● Excerpted records
__________
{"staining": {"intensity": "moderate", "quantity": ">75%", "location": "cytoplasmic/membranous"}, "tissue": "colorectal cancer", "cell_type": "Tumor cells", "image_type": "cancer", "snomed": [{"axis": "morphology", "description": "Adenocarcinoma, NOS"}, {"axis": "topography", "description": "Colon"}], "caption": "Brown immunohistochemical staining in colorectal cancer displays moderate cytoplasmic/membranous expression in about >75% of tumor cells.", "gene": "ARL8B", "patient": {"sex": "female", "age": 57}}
__________
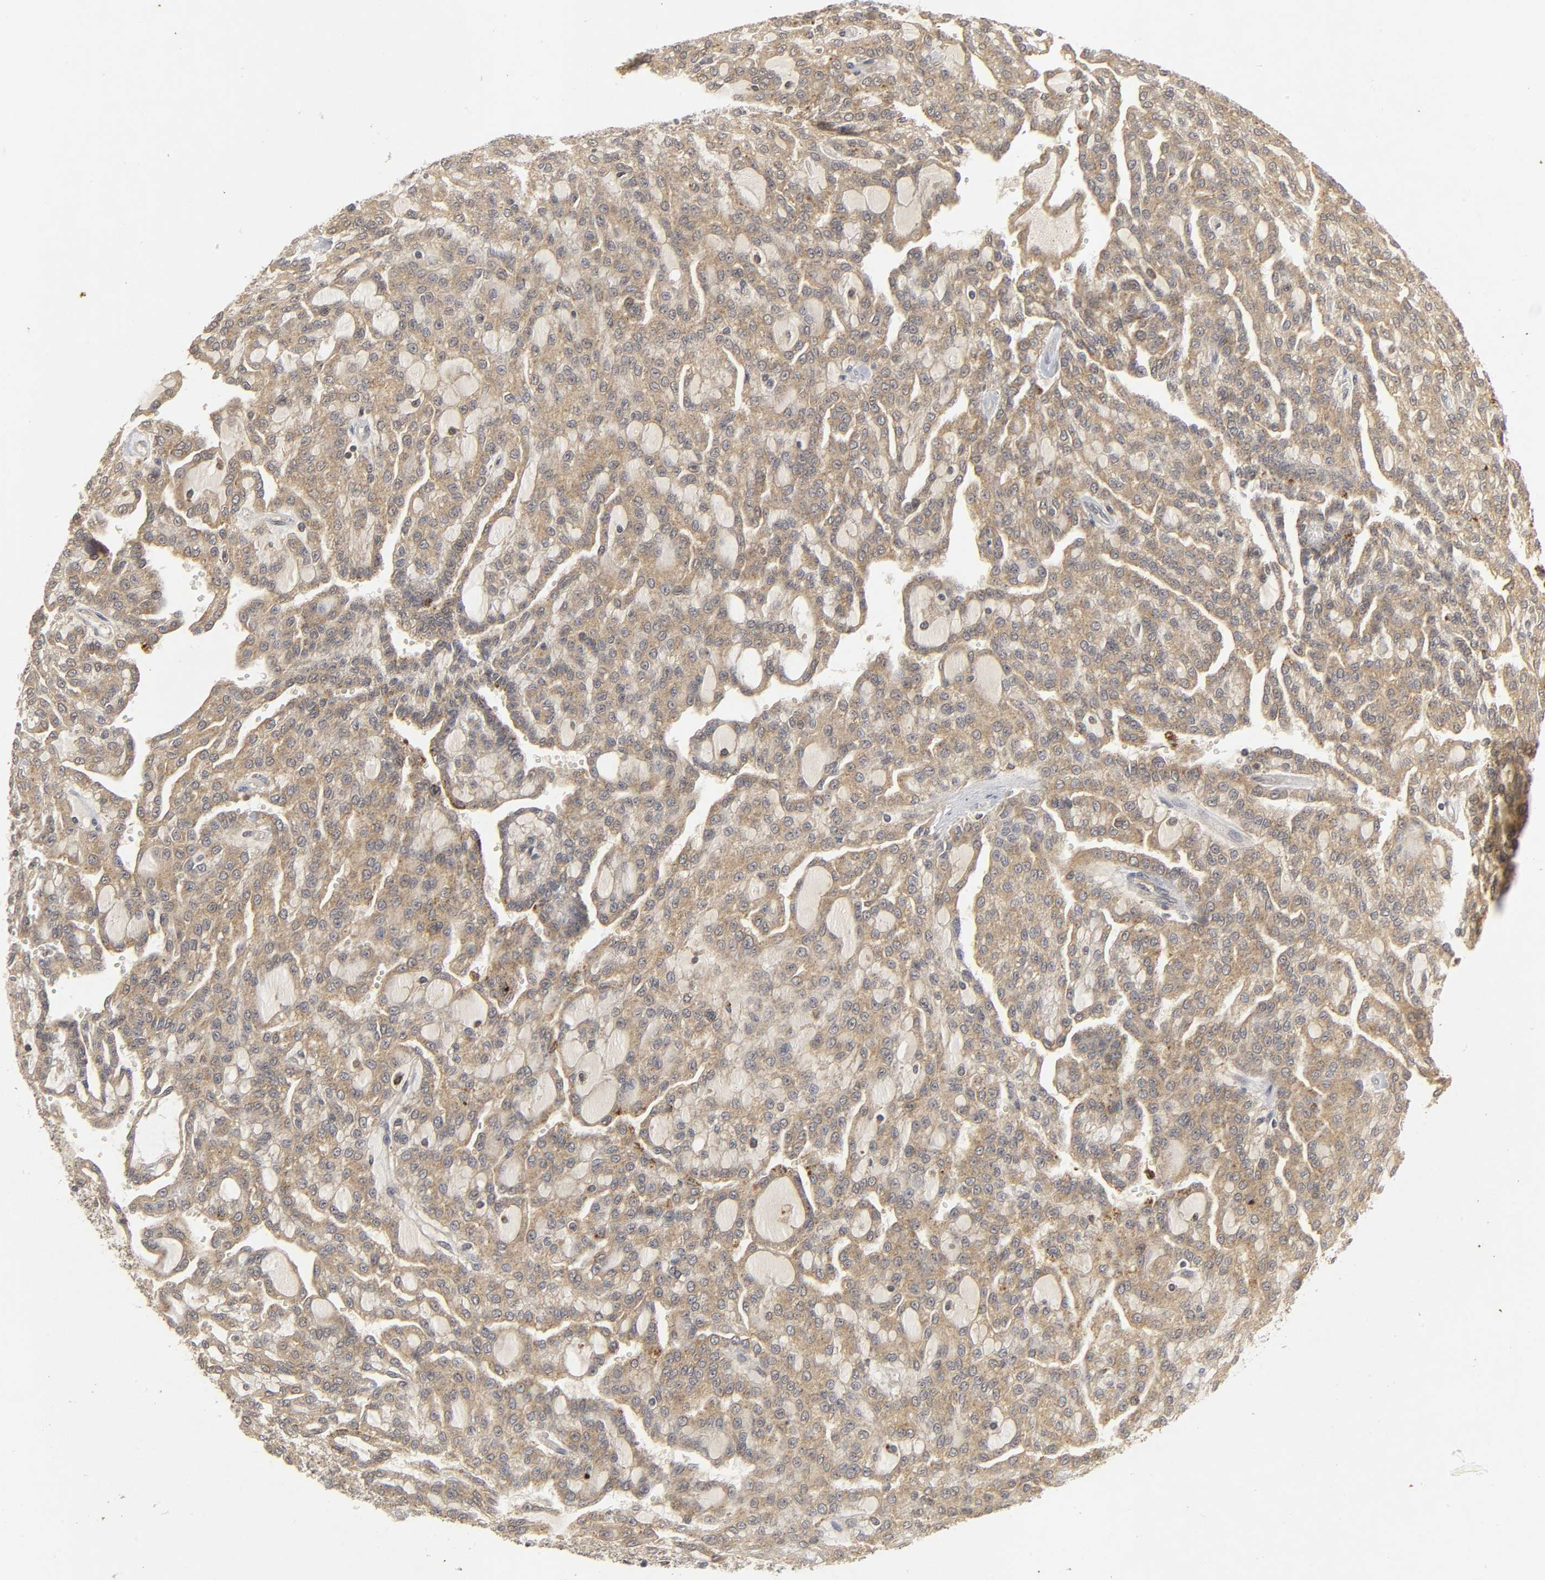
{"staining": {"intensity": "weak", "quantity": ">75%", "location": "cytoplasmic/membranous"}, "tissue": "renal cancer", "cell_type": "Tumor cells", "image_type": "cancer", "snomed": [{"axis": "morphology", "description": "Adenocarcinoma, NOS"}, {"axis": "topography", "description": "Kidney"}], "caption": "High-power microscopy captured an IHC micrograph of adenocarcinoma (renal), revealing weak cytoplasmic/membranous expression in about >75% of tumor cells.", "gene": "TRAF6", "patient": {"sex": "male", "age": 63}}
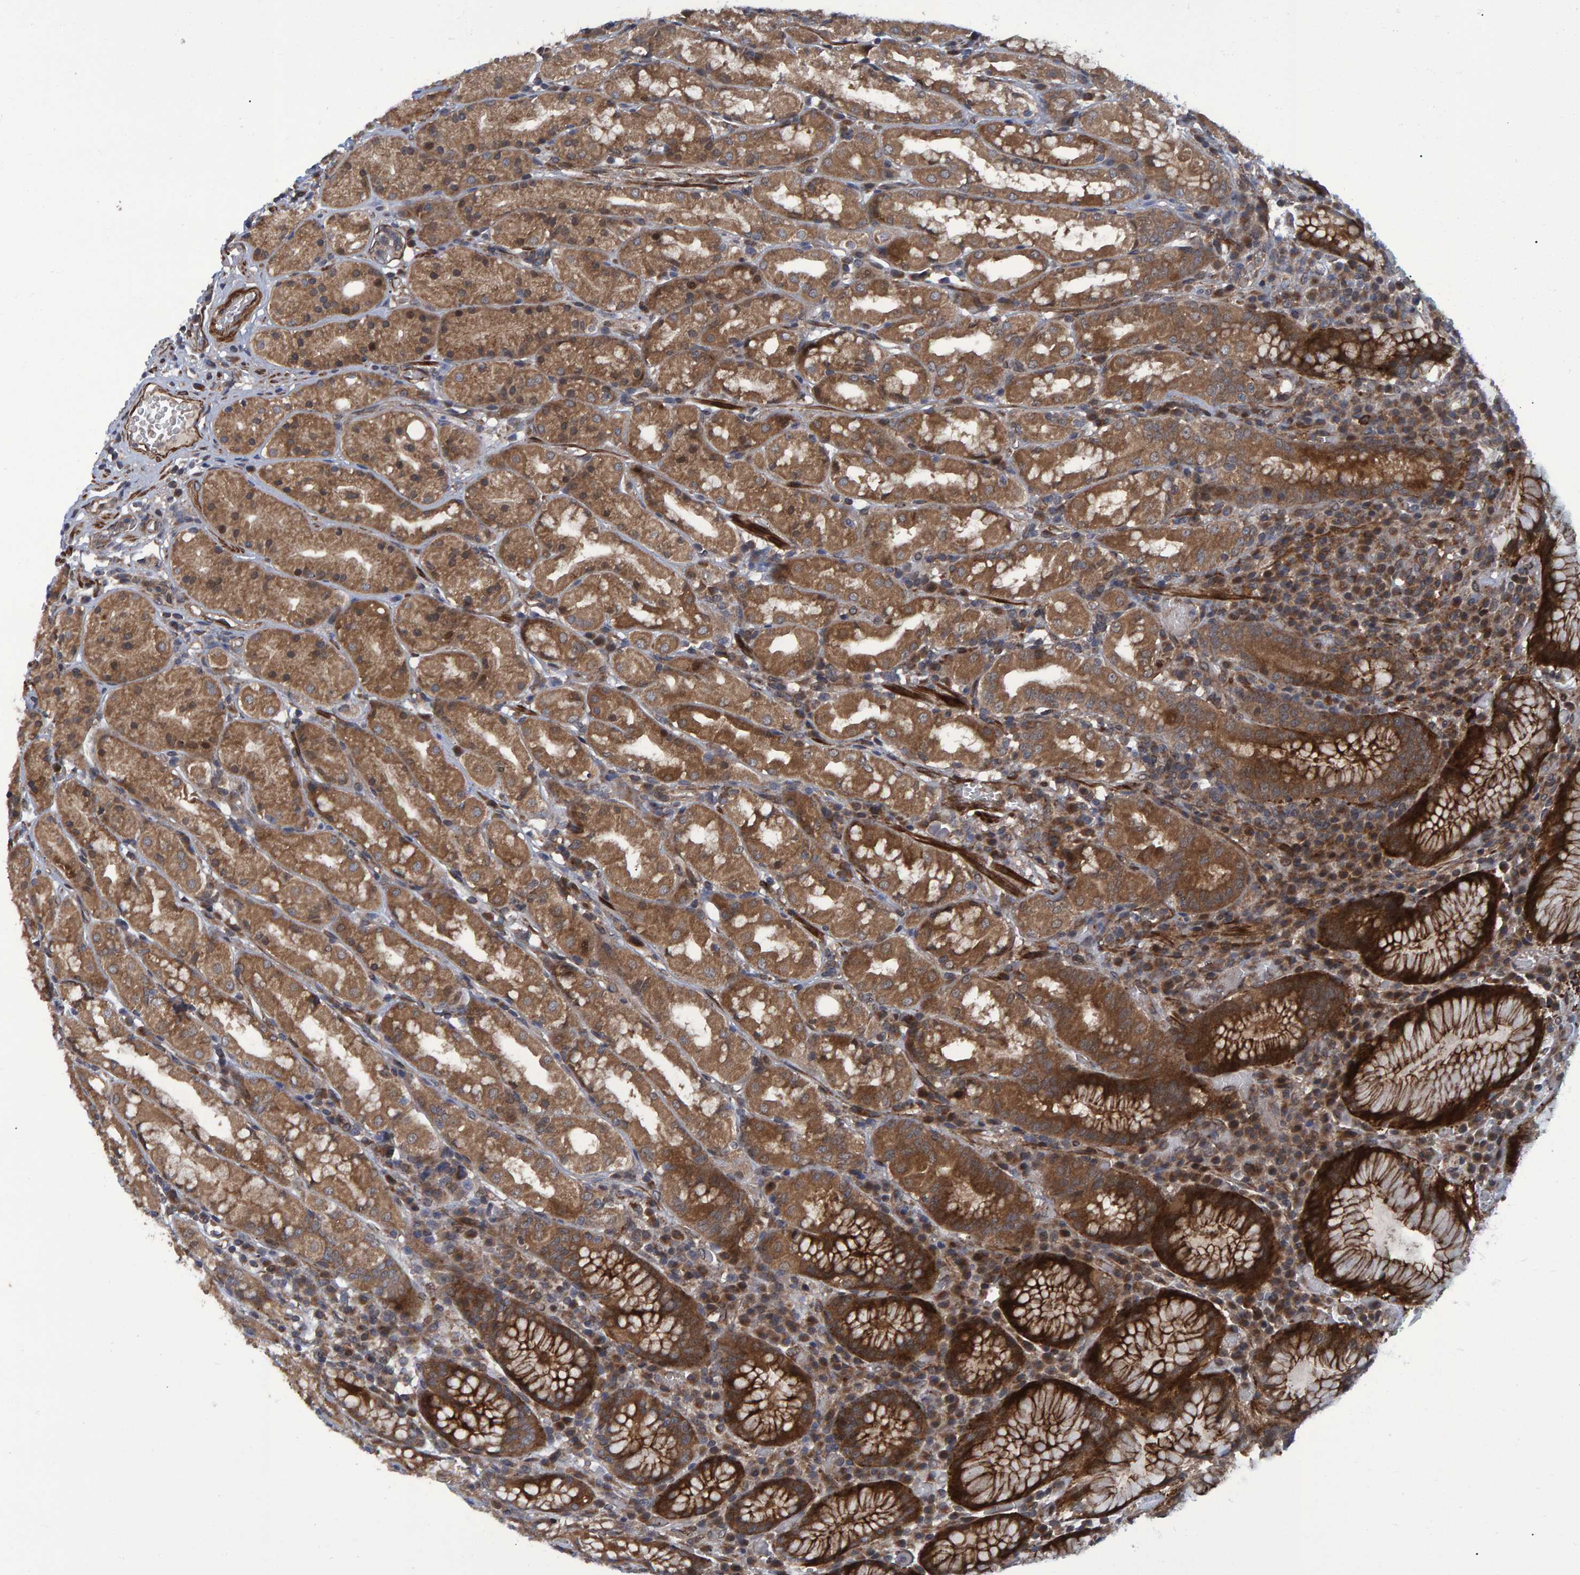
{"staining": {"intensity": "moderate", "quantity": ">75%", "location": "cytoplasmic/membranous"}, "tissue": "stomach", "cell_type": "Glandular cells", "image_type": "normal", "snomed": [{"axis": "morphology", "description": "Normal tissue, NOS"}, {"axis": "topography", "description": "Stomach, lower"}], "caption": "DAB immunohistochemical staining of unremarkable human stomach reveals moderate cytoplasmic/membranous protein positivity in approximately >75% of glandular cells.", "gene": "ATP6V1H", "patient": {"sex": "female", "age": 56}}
__________
● What is needed
Would you set down only the lines above from the line with "microscopy captured an" to the line with "immunohistochemical staining of", both included, exactly as they stand and without the pictures?

● Answer to the exercise
{"staining": {"intensity": "weak", "quantity": ">75%", "location": "cytoplasmic/membranous"}, "tissue": "renal cancer", "cell_type": "Tumor cells", "image_type": "cancer", "snomed": [{"axis": "morphology", "description": "Adenocarcinoma, NOS"}, {"axis": "topography", "description": "Kidney"}], "caption": "High-power microscopy captured an IHC micrograph of adenocarcinoma (renal), revealing weak cytoplasmic/membranous expression in about >75% of tumor cells.", "gene": "TRAF6", "patient": {"sex": "male", "age": 63}}
{"staining": {"intensity": "moderate", "quantity": ">75%", "location": "cytoplasmic/membranous"}, "tissue": "stomach", "cell_type": "Glandular cells", "image_type": "normal", "snomed": [{"axis": "morphology", "description": "Normal tissue, NOS"}, {"axis": "topography", "description": "Stomach, lower"}], "caption": "DAB immunohistochemical staining of unremarkable human stomach reveals moderate cytoplasmic/membranous protein positivity in approximately >75% of glandular cells.", "gene": "ATP6V1H", "patient": {"sex": "female", "age": 56}}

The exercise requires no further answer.